Of course, the reality isn’t that extreme. Except for those with a progressive jackpot, few video slots build in an incentive for betting maximum coins. The payback percentage on most video slots is the same regardless of whether you cover all the paylines with one coin each or with 20.
And most video slot players wager lower denomination coins than they would on reel-spinners. Nearly all reel-spinning play in the Midwest is for quarters on up --- we have no tradition of reel-spinning nickels here. But vast majority of video slot play is in denominations of nickels and lower, with penny and two-cent games rising fast. If you’re betting one coin on each line of a 15-line nickel game, you’re betting the same 75 cents as you would on a three-coin quarter reel-spinner.
So Round Two looks like a wash --- most players wager far more coins on video slots than on reel-spinners, but don’t wager much more money.
PAYBACK PERCENTAGEThat video players wager about as much money per spin as reel slot players, but do it on lower denomination machines leads to a small problem. Lower denomination machines tend to have lower payback percentages than higher denomination machines.
In the Midwest, nickel and lower denomination games --- almost all video slots, average returns of 90 percent or less to players. Quarter games, mostly reel spinners with a few quarter video slots in some casinos, tend to hover around 91 to 93 percent paybacks, with variation from casino to casino and state to state.
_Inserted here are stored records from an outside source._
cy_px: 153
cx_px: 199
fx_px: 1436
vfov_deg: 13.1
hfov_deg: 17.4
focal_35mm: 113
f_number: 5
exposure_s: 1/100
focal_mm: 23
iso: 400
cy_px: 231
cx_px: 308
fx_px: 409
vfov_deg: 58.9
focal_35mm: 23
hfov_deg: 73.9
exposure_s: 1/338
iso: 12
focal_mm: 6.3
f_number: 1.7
Those who play maximum coins or close to it on low denomination games might get better average results by playing fewer coins at higher denomination games. If your casino has Jackpot Party in both quarters and nickels, and you’ve been betting five nickels per line, you’ll bet the same amount of money and might get a better payback percentage by betting one coin per line on the quarter game.
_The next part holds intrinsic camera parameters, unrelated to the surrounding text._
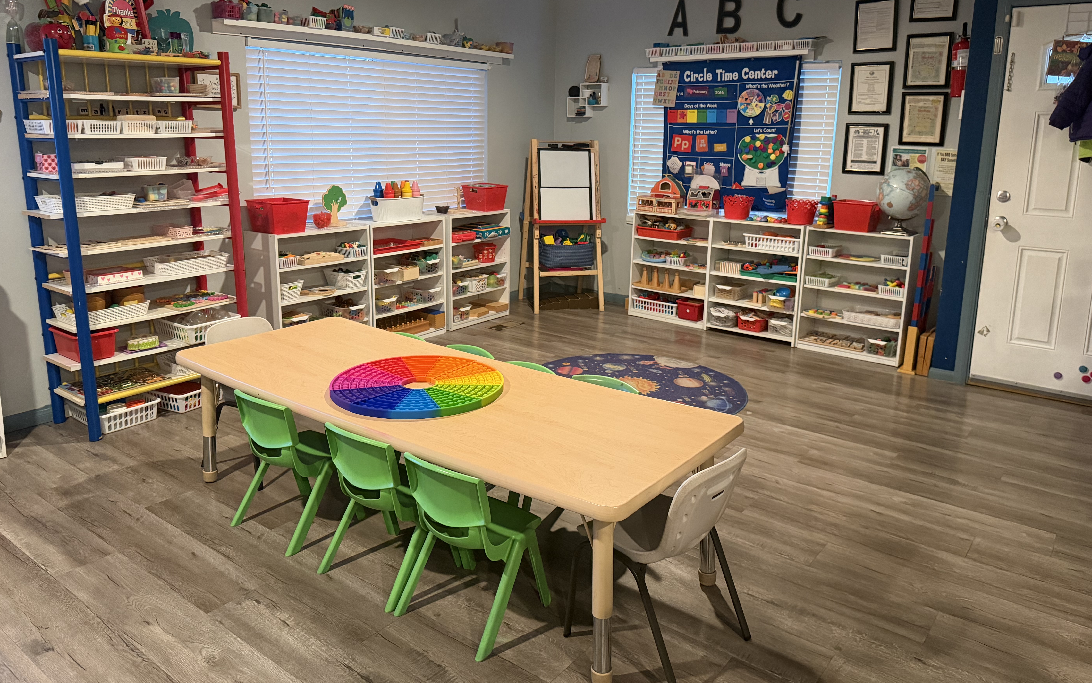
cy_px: 276
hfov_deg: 70.4
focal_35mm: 26
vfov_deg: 47.3
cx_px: 542
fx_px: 774
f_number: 1.78
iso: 800
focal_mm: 6.76
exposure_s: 1/60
Still, Round Three goes to the reel-spinners with higher payback percentages for the same amount of money wagered.
JACKPOTS VS. TIME ON DEVICEWhat do you want out of your time on the slots? Do you want a chance at a big jackpot, understanding that long cold streaks are part of the game and that you could be driven out of action quickly? Or do you just enjoy playing the game and want it to give you a longer run for your money, even though you’ll have less of a chance of striking it rich?
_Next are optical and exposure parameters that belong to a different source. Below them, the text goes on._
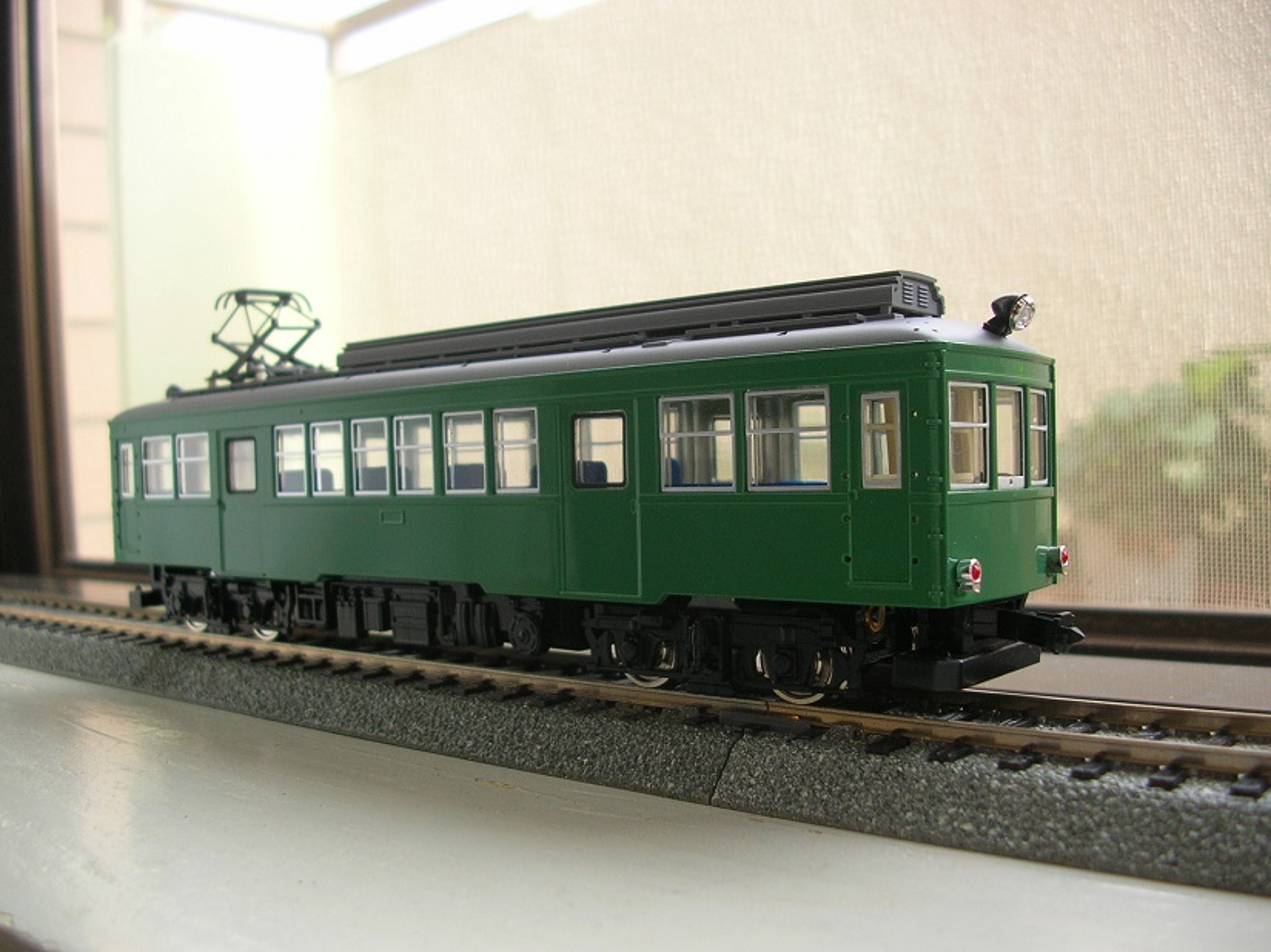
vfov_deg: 40.7
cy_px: 476
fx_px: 1285
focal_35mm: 35
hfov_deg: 52.6
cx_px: 636
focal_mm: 5.8
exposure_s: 1/38.8
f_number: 2.8
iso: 50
That’s one of the core differences between reel-spinners and video slots. Nearly any winning spin on a reel-spinning slot will be for several times your bet size, but the wins aren’t all that frequent --- IGT’s Wild Cherry, for example, will yield winners about 19 to 20 percent of the time, and some machines have hit frequencies considerably lower. The lower the hit frequency, the more likely it is that you’ll have a long losing streak. Those cold snaps will happen more often on a machine with a 12 percent hit frequency than on one where 20 percent of spins are winners. Still, those bad streaks can happen on any reel spinner, as anyone who’s gone through a $20 bill on a quarter machine without getting a single winner can tell you.